I remember walking up that great bald slope with him,
mentor and friend Mentor whose visage Athena stole,
who walked with the slow plodding of the damnable,
and who, I wish to reiterate, was my friend.
But I went down the mountain alone
preparing in my mind to be my own Mentor or else to be,
in the end, sacrificed as he was,
like the priest at Nemi, like Balin and Balan,
like Odysseus ought to have been,
by the worshipers of the antediluvian gods who shed their participles
and leave behind the slime of their trail
and writhe about in the dust ever since they were punished
for a crime they did not commit.
The ophiolaters stood encircled by their own
swords drawn and downpointed beneath the hoods they wore
as they waited to sacrifice my friend
by torchlight.

Thursday, August 29, 2019

The Lion

Across his lips are flecks of gore
like Bagdemagus king might have wished
from all my friends found wanting
by the strength of lion rampant, Nemean,
insoluble and mighty,
whose wrath and hateful breath inspired the dragons
as I read argued in a book so very long ago.

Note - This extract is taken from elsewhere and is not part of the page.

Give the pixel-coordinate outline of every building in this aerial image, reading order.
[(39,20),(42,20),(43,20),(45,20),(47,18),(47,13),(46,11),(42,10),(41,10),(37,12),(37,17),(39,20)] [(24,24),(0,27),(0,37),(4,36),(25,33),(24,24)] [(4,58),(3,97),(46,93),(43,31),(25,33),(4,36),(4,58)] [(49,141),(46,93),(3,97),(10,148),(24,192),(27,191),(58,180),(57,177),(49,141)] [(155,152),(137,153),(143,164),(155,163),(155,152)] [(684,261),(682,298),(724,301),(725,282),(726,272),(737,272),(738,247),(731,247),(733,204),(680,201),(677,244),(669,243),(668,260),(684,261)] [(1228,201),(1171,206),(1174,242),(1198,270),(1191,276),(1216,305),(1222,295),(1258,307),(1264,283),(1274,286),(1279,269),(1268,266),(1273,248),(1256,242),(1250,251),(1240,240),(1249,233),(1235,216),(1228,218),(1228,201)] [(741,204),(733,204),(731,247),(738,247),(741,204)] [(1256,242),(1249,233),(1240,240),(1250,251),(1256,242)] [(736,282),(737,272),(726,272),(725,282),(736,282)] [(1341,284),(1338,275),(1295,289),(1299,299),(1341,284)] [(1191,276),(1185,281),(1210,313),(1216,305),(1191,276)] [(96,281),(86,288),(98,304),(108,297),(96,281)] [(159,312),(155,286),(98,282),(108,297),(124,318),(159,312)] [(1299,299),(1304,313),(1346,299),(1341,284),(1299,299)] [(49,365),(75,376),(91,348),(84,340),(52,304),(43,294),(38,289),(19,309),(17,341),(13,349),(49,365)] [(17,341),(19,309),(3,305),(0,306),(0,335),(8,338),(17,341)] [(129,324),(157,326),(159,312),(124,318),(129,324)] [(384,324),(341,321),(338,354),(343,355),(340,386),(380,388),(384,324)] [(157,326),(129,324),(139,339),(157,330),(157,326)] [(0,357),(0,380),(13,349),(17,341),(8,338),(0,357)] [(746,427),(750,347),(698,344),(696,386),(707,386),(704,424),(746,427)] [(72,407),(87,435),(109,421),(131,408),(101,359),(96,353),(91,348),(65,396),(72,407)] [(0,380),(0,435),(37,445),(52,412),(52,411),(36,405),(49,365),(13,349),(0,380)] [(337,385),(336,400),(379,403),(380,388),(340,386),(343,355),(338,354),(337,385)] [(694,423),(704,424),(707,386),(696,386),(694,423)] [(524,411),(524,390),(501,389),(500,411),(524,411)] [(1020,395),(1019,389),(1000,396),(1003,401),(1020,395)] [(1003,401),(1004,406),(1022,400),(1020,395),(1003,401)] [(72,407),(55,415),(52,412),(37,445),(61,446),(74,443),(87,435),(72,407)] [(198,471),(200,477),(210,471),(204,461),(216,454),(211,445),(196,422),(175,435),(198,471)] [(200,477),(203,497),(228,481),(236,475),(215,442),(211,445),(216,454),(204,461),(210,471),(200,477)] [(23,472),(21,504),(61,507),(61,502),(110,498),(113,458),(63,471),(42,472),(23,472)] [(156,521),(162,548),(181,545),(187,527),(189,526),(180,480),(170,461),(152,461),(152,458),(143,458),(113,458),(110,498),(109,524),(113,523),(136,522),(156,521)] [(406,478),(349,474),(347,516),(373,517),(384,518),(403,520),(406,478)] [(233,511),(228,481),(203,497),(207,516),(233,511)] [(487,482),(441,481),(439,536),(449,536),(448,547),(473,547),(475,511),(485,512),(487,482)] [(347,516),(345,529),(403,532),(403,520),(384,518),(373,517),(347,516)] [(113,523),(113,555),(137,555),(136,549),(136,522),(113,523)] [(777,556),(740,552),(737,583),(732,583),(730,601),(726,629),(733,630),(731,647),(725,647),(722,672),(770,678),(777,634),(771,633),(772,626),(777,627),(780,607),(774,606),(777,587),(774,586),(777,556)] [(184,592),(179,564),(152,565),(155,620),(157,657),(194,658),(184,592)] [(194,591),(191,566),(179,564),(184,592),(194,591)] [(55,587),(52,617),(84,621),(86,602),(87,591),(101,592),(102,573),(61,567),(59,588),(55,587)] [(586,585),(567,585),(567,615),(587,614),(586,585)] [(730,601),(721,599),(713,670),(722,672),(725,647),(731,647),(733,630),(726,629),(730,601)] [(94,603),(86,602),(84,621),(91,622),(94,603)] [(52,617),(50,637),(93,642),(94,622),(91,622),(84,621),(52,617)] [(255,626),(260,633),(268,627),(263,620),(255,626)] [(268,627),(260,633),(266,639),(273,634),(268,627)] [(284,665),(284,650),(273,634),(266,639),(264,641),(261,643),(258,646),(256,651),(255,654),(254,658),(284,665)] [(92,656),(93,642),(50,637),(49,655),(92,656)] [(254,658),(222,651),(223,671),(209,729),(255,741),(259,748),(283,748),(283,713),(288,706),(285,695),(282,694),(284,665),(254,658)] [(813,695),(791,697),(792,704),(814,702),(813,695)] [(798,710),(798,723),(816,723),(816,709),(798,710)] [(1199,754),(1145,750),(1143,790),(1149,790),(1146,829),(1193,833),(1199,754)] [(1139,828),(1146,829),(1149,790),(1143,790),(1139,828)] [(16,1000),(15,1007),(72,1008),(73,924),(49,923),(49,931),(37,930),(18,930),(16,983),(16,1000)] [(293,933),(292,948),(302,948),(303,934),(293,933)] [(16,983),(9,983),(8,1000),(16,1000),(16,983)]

And now he graces the crown of that immortal,
Hercules or the Cypriot Lord-of-Beasts
with leonine posture and a mane to match
and the cub and club in each hand.

In another well-argued and should-be-ancient-now treatise
I read of that club and its affinity with the pillars of Ithaca
as Odysseus had brought or sent it home with him
alongside the armor of Achilles which graces
a statue that pales before Hector's majesty.
He does not bear the icon of the lion.

Tuesday, August 27, 2019

The Branch

There upon the plane that does not exist within the moor,
far too false and facile for any home but the maze or home itself,
lies the aborted offering insubstantiated upon itself,
the wooden table altarized for what-is-no-longer-wooden,
that thing which has gone on enduring from the time
when deathly father and deadly sons sealed from sunlight
only to corrupt the seals placed upon their graves.  How could they not?
Lord of Graves and graven images whose wordless wonders lie beneath the earth
down barrow-ways, beneath the stone uncarved and caved
And I remember that tutorial I saw long ago:
"How to crush slav(e)s and frogmen."
Take up your axes and lop away the nefarious polysemy
of all branches but this one.

Introduction

Hi all, this is just a post to let you know about the new blog.  I'm planning on posting anything that might be better read than listened to (or for which the written version might be a good supplement).  I'm imagining that'll mostly be poetry but I might also post short stories or essays (if I end up writing any anytime soon).  Thanks for reading.